Mengusung visi Pesawaran yang Cerdas, Aman, Kreatif, Efektif, dan Produktif (CAKEP), laju pertumbuhan ekonomi Bumi Andan Jejama tercatat tumbuh positif sebesar 5,38 persen.
Peningkatan perekonomian beriringan dengan capaian Indeks Pembangunan Manusia (IPM) yang menembus angka 70,90, penurunan angka kemiskinan menjadi 10,93 persen, serta terjaganya stabilitas inflasi daerah di level 0,44 persen.
Pemerintah Kabupaten Pesawaran mengintegrasikan seluruh capaian pembangunan melalui eksekusi 10 Program Prioritas yang menyasar perbaikan infrastruktur konektivitas, pendidikan, kesehatan, hingga hilirisasi potensi lokal.
Pada sektor infrastruktur, Pemkab mengoptimalkan Satgas Tambal Sulam guna mempercepat rehabilitasi jalan poros antar kecamatan hingga mendongkrak tingkat kemantapan jalan kabupaten mencapai 55,27 persen.
Peningkatan kualitas sumber daya manusia disiapkan melalui rencana pembangunan Sekolah Rakyat Menengah Pertama di Gedong Tataan serta Balai Latihan Kerja (BLK) Pariwisata di Kecamatan Kedondong guna mencetak generasi muda berdaya saing.

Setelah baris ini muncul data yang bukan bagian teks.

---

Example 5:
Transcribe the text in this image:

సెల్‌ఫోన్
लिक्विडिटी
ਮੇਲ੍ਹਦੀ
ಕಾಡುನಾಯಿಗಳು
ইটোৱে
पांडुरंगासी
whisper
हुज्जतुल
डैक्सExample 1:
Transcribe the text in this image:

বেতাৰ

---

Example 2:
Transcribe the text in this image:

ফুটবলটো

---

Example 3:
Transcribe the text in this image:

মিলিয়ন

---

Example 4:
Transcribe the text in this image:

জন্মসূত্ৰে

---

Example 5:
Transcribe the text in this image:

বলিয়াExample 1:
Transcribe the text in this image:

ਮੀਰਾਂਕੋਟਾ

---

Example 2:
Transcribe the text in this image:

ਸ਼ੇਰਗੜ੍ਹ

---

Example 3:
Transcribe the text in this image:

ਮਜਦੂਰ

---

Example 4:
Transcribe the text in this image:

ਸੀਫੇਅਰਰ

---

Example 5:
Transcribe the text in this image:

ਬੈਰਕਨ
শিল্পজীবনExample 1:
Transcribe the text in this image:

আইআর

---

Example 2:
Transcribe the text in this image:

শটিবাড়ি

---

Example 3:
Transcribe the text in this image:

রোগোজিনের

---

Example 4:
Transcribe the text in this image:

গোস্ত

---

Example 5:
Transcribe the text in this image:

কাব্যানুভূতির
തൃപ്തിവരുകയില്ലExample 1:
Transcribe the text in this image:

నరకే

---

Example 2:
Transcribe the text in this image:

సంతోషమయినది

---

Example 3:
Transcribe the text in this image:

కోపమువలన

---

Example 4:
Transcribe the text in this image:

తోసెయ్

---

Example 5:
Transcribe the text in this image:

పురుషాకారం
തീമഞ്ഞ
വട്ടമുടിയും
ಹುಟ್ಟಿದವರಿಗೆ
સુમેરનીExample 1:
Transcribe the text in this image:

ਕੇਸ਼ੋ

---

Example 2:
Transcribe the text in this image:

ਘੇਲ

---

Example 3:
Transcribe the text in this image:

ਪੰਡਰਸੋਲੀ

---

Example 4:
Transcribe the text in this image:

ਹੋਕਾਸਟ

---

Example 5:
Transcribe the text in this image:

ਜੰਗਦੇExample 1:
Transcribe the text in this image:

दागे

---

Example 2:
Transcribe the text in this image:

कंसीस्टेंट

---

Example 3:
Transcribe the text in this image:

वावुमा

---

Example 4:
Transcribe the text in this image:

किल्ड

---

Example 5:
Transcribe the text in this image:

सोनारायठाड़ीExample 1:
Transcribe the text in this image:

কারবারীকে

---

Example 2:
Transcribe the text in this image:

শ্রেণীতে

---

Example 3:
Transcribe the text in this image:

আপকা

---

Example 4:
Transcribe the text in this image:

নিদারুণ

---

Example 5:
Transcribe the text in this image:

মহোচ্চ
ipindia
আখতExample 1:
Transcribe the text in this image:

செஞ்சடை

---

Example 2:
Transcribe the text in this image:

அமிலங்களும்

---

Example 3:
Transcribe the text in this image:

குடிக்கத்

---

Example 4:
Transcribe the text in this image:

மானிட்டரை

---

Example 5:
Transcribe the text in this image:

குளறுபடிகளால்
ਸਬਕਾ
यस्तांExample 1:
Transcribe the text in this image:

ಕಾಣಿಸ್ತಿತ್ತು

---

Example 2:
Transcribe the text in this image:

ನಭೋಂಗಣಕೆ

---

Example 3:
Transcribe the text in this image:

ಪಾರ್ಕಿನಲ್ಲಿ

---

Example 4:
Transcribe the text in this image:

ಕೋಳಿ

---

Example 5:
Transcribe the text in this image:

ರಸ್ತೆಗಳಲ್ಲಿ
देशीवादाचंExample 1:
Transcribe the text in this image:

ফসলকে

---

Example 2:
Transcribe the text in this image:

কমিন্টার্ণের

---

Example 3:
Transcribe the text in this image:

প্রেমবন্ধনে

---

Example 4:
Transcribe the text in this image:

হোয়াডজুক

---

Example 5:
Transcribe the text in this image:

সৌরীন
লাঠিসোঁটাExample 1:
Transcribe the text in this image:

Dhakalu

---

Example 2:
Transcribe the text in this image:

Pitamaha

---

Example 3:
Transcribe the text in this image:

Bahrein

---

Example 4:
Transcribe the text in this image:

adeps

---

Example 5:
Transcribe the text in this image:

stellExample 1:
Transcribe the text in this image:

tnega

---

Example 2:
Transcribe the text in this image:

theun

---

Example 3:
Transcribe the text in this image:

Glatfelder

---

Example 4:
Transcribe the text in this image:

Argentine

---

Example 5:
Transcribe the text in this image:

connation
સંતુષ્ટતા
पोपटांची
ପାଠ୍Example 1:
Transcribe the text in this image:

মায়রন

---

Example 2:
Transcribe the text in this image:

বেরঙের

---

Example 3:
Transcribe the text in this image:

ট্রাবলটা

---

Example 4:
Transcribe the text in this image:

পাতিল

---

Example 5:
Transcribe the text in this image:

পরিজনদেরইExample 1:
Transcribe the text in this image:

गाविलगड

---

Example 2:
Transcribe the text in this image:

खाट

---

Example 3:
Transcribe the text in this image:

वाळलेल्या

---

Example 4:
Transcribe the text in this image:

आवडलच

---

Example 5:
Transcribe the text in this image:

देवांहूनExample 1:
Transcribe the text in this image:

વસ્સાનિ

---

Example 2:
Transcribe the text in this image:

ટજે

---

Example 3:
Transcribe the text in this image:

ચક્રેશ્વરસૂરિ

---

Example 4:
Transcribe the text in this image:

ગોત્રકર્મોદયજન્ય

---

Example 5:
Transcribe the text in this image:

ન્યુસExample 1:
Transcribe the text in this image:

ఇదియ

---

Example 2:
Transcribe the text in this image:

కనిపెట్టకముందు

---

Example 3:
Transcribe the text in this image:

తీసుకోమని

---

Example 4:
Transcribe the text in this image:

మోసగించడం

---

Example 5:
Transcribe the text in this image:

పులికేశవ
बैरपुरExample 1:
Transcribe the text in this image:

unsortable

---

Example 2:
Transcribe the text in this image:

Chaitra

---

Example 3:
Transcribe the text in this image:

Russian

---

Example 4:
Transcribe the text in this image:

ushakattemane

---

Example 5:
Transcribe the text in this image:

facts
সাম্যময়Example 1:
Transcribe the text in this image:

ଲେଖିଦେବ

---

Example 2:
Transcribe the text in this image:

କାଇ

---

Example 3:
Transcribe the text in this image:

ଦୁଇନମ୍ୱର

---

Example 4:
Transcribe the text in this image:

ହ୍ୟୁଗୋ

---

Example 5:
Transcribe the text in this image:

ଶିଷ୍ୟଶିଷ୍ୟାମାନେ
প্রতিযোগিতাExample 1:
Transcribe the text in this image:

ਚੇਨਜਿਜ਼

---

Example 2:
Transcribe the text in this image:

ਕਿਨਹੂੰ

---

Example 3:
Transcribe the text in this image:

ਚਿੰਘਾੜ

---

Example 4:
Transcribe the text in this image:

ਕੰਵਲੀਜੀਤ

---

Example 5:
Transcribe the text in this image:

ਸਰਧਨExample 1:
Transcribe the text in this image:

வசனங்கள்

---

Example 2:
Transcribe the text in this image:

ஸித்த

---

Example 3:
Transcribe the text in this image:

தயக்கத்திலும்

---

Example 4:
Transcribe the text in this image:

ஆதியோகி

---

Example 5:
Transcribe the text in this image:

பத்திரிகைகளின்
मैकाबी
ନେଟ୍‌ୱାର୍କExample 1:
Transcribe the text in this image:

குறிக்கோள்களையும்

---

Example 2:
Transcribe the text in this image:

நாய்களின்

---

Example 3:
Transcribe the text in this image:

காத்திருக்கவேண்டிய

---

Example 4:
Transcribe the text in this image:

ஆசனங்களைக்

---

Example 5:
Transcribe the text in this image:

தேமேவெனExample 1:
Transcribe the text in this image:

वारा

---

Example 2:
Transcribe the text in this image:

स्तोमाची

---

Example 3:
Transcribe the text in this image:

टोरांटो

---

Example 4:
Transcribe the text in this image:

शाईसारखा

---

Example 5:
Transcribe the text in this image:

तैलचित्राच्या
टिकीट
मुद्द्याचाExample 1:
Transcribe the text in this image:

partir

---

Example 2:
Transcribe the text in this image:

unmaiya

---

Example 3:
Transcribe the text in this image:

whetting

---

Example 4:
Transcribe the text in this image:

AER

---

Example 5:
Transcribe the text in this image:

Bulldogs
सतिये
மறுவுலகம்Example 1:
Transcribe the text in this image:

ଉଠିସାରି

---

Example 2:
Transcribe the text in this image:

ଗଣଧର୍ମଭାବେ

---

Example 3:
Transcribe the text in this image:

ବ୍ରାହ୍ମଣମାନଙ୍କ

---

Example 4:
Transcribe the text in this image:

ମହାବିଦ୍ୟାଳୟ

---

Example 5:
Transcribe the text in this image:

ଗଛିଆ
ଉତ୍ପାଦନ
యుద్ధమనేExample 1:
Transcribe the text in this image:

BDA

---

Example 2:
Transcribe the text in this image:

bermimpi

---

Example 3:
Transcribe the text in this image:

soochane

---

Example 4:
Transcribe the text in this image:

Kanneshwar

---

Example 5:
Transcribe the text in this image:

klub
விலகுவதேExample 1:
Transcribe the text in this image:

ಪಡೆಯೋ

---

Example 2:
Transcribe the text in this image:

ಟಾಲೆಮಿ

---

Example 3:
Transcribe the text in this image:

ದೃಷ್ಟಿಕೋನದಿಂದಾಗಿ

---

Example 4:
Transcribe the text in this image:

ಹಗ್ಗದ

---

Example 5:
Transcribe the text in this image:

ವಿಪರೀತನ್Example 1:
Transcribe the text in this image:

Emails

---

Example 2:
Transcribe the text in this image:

Guna mendongkrak perekonomian berbasis keunggulan lokal, pemerintah daerah mengintegrasikan Kawasan Wisata Terpadu (KWT) pesisir dan kepulauan dengan sektor UMKM, serta merancang fasilitas modern pengolahan sampah di TPA Taman Sari.
Di bidang tata kelola birokrasi, kepemimpinan Nanda-Anton menorehkan prestasi dengan mempertahankan opini Wajar Tanpa Pengecualian (WTP) dari Badan Pemeriksa Keuangan (BPK) RI untuk ke-10 kalinya secara berturut-turut.
Bupati Pesawaran Nanda Indira menyampaikan bahwa rekam jejak capaian tahun pertama merupakan pijakan kerja bersama untuk menuntaskan berbagai agenda strategis daerah ke depan.
“Capaian satu tahun pertama menjadi modal penting untuk bekerja lebih giat. Masih banyak tantangan dan aspirasi warga yang harus dipenuhi melalui penguatan semangat kolaborasi lintas sektoral,” ujar Nanda.
Senada, Wakil Bupati Antonius Muhammad Ali menegaskan bahwa arah pembangunan daerah menitikberatkan pada pemerataan kesejahteraan masyarakat pedesaan.
“Pembangunan fisik harus berbanding lurus dengan pembukaan akses ekonomi baru bagi masyarakat di desa agar kemandirian daerah terus bertumbuh secara berkelanjutan,” pungkas Antonius.